Word for word, repeat the data that follows. Do not include the pictures.

# Data shown
################
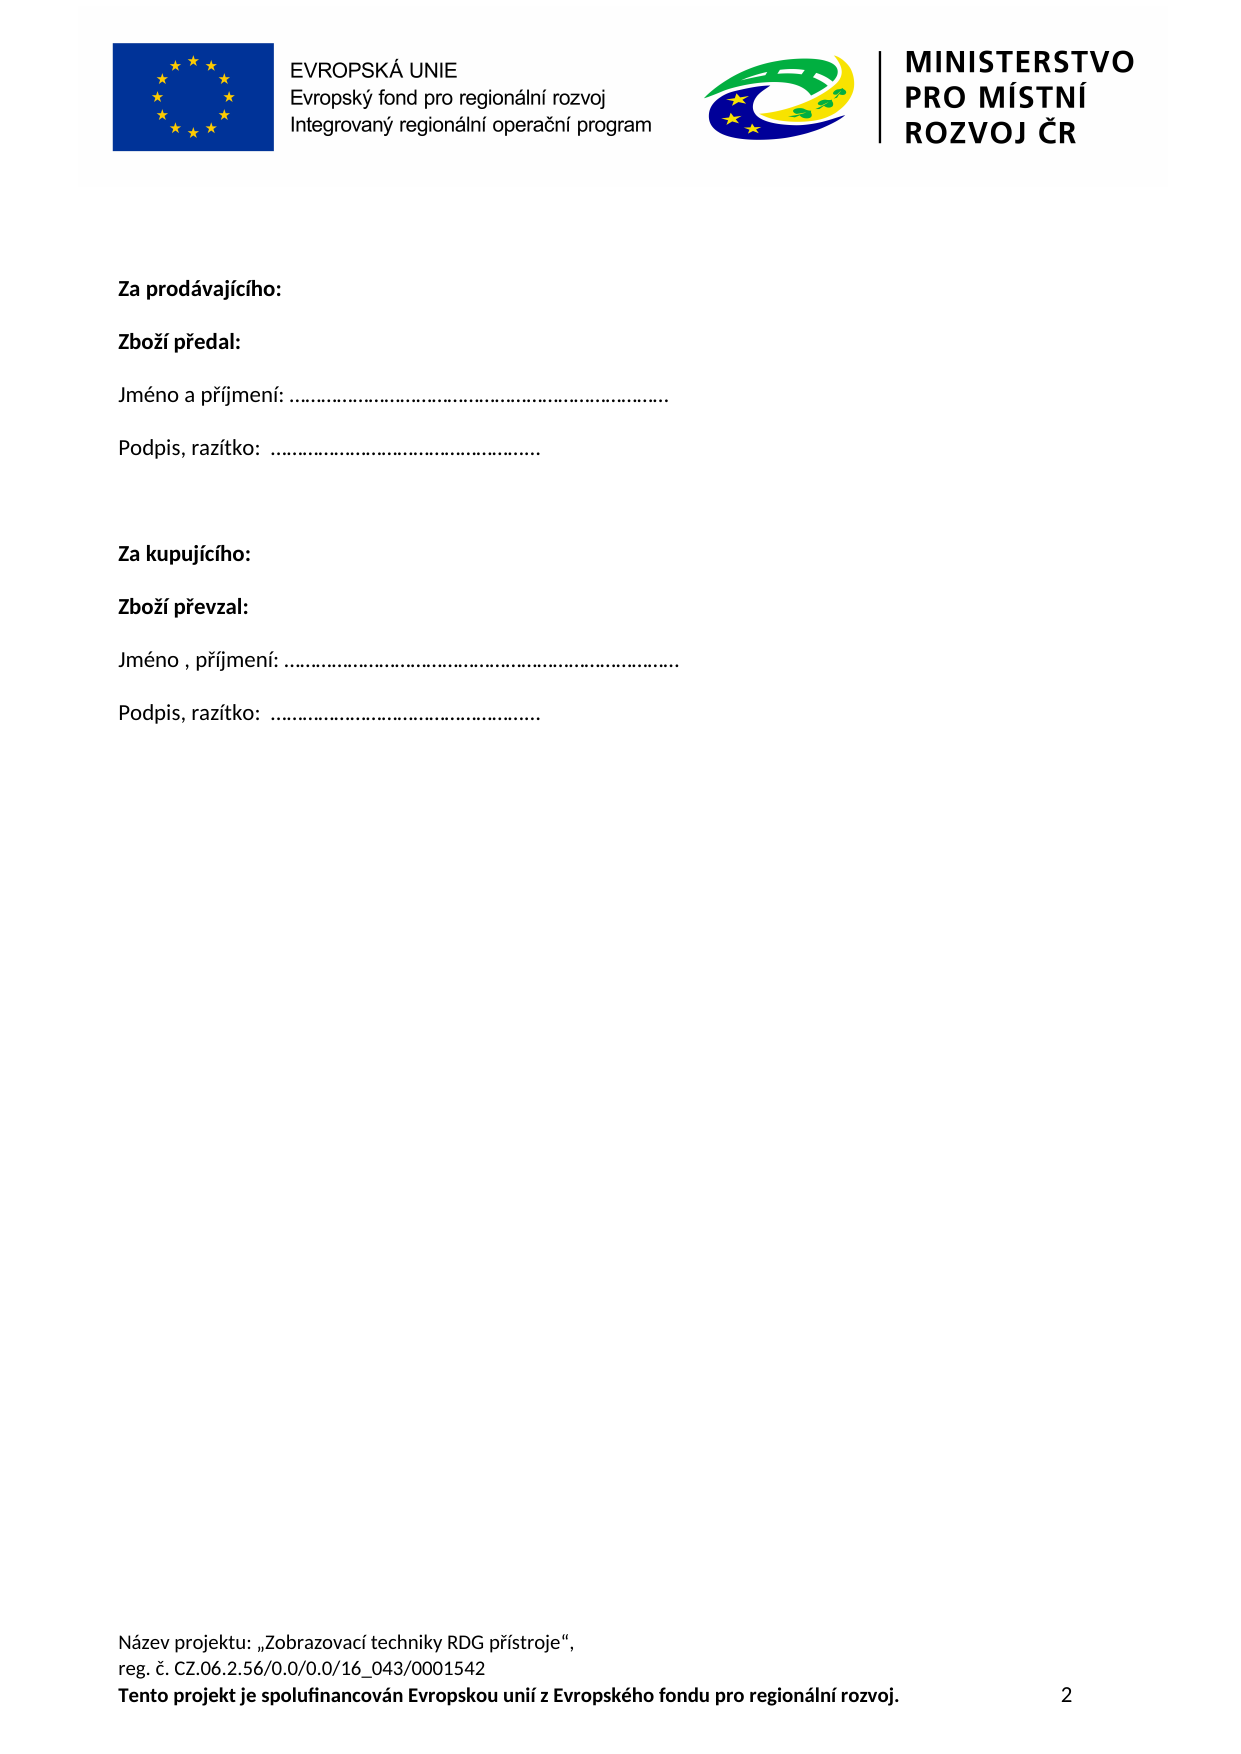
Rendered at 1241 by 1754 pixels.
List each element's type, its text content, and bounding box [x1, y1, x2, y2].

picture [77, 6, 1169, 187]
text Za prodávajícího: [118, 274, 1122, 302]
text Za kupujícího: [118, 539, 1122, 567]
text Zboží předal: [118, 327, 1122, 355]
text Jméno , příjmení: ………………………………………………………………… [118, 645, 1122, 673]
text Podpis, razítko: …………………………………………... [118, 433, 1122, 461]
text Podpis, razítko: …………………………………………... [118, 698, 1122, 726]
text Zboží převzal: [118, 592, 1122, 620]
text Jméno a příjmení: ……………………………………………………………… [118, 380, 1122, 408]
################
# Response to the exercise
Rendered at 1241 by 1754 pixels.
List each element's type, its text content, and bounding box [x1, y1, x2, y2].

picture [77, 6, 1169, 187]
text Za prodávajícího: [118, 274, 1122, 302]
text Za kupujícího: [118, 539, 1122, 567]
text Zboží předal: [118, 327, 1122, 355]
text Jméno , příjmení: ………………………………………………………………… [118, 645, 1122, 673]
text Podpis, razítko: …………………………………………... [118, 433, 1122, 461]
text Podpis, razítko: …………………………………………... [118, 698, 1122, 726]
text Zboží převzal: [118, 592, 1122, 620]
text Jméno a příjmení: ……………………………………………………………… [118, 380, 1122, 408]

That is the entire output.